In the patients we studied, we found no evidence of increased toxicity in the combination therapy cohort. Based on the tolerability of this regimen and its promising clinical activity, we hypothesized that the addition of CIK cells to PD‐1 blockade might be important for maintaining long‐term responses. After integrating observations from our previous case report in which the combination of CIK cells plus a PD‐1 blocking antibody was associated with improved activity in a NSCLC patient with thrombocytopenia, CIK cells plus PD‐1 blockade was selected for further investigation in patients with advanced NSCLC.

In patients with lung cancer, our previous in vitro study showed that transfusion of CIK cells before administration of antibodies targeting PD‐L1, LAG‐3, TIM‐3, and CEACAM‐1 may improve the efficacy of CIK cell therapy in patients with NSCLC. In the present study, we found that the CD3+ CD16+ CD56+ T cell count was sharply increased after treatment in the combination therapy cohort. Therefore CD3+ CD16+ CD56+ T cell‐targeted therapy can be applied to any type of tumor and also to any one individual, regardless of the human leukocyte antigen type. In the present study, the significant increase of CD3+ CD16+ CD56+ T cells after CIK cell infusions may have played an important role in the enhanced clinical response in the combination therapy cohort. Interestingly, we found that the MDSC count was significantly increased after treatment in the PD‐1 blocking antibody therapy alone cohort, but not in the combination therapy cohort. Also, the IL‐4 level was significantly increased in the PD‐1 blocking antibody therapy alone cohort but not in the combination therapy cohort. The main tumor regulation mechanism of MDSCs is via immune suppression, and activated MDSCs are known to secrete chemokines, cytokines, and enzymes that contribute to tumor cell invasion, proliferation, survival, adhesion, and chemoattraction, resulting in a crosstalk that can impact tumor progression, invasion, and metastasis. IL‐4 has been reported to be a major cytokine produced by MDSCs in tumor microenvironments on immune evasion.

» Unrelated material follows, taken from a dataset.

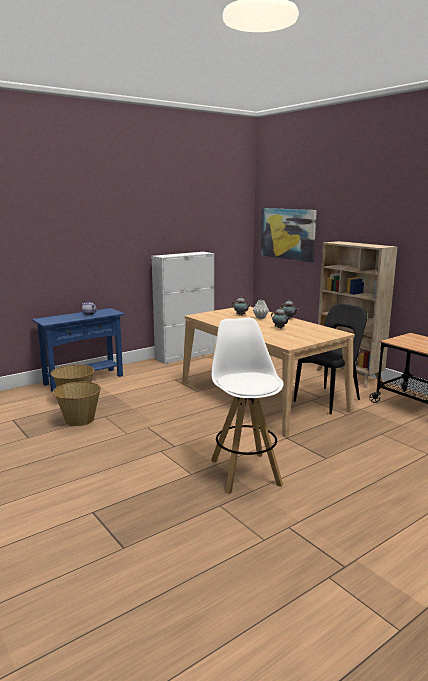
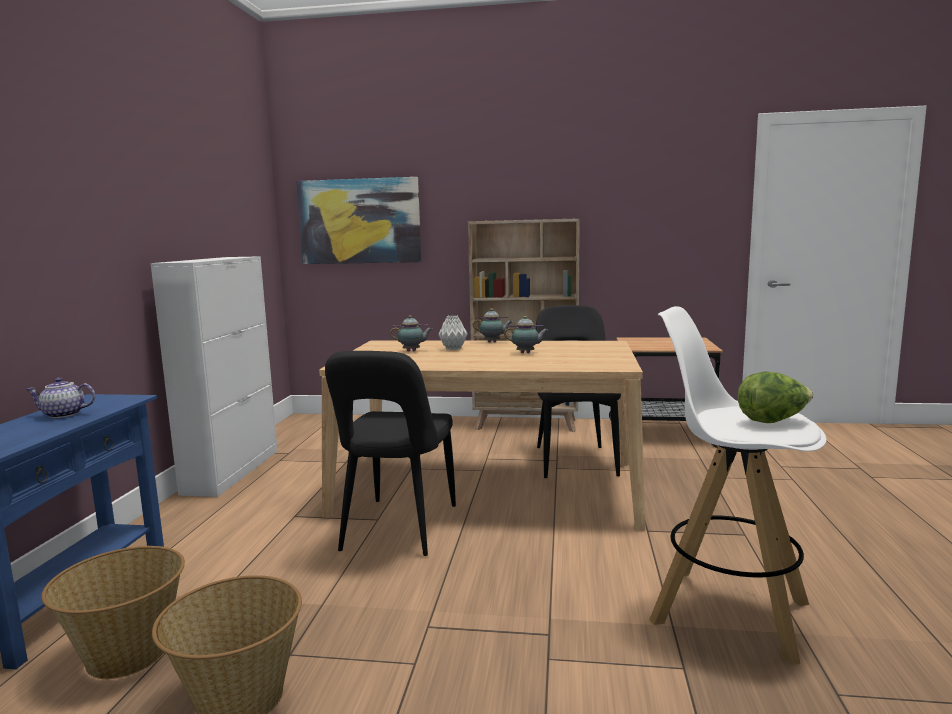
camera: 45 degrees left, 5 degrees down
(196, 397) = (397, 530): none -> black chair
(252, 382) = (773, 421): none -> lettuce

Previous studies have reported that MDSCs may be one of the factors that contribute to resistance to anti‐PD‐1 treatment. , , Recently, Kim et al. reported that eradication of MDSCs in a mouse melanoma model was able to reverse resistance to anti‐CTLA‐4 treatment. On the basis of our results, combination therapy with CIK cells plus a PD‐1 blocking antibody may increase CD3+ CD16+ CD56+ T cells and thereby reverse the resistance to the anti‐PD‐1 antibody treatment and enhance the clinical response in patients with NSCLC.

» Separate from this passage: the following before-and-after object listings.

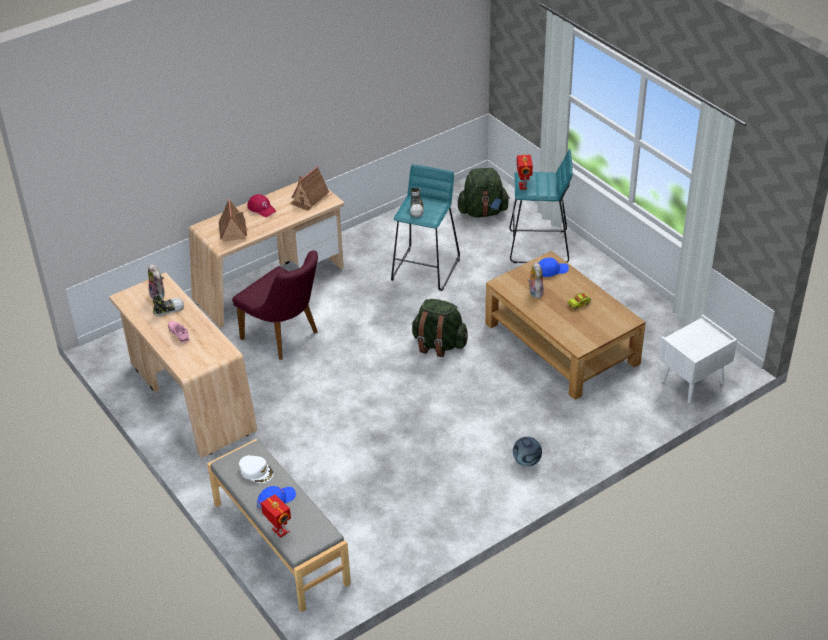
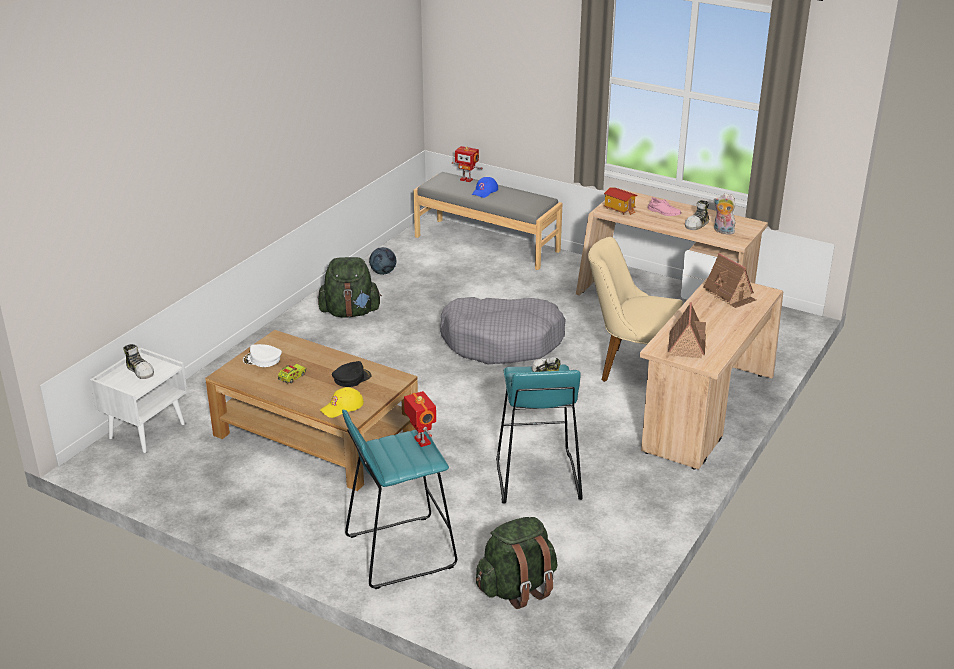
camera: 155 degrees right, 10 degrees down
(213, 348) = (619, 209): none -> toy house
(256, 471) = (515, 200): white cap -> white cap (262, 359)
(262, 208) = (728, 322): red cap -> none
(285, 337) = (630, 367): purple chair -> beige chair
(364, 394) = (502, 342): none -> grey dog bed
(438, 344) = (458, 400): green backpack -> green backpack (350, 312)
(526, 461) = (310, 329): football -> football (383, 272)
(534, 292) = (351, 378): plush toy -> black cap
(551, 270) = (342, 407): blue cap -> yellow cap
(696, 343) = (140, 370): none -> shoe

In conclusion, a pressing clinical challenge in NSCLC is the identification of optimal combination strategies that will increase the proportion of patients who benefit from treatment. The combination of CIK cells plus a PD‐1 blocking antibody appears to be well tolerated and have promising clinical activity, including high response rates and the potential for deep and durable responses. The findings of this study may provide some evidence of the clinical benefit of CIK cells administered in combination with a PD‐1 blocking antibody for patients with advanced NSCLC.

Disclosure

The authors report no conflicts of interest in this work.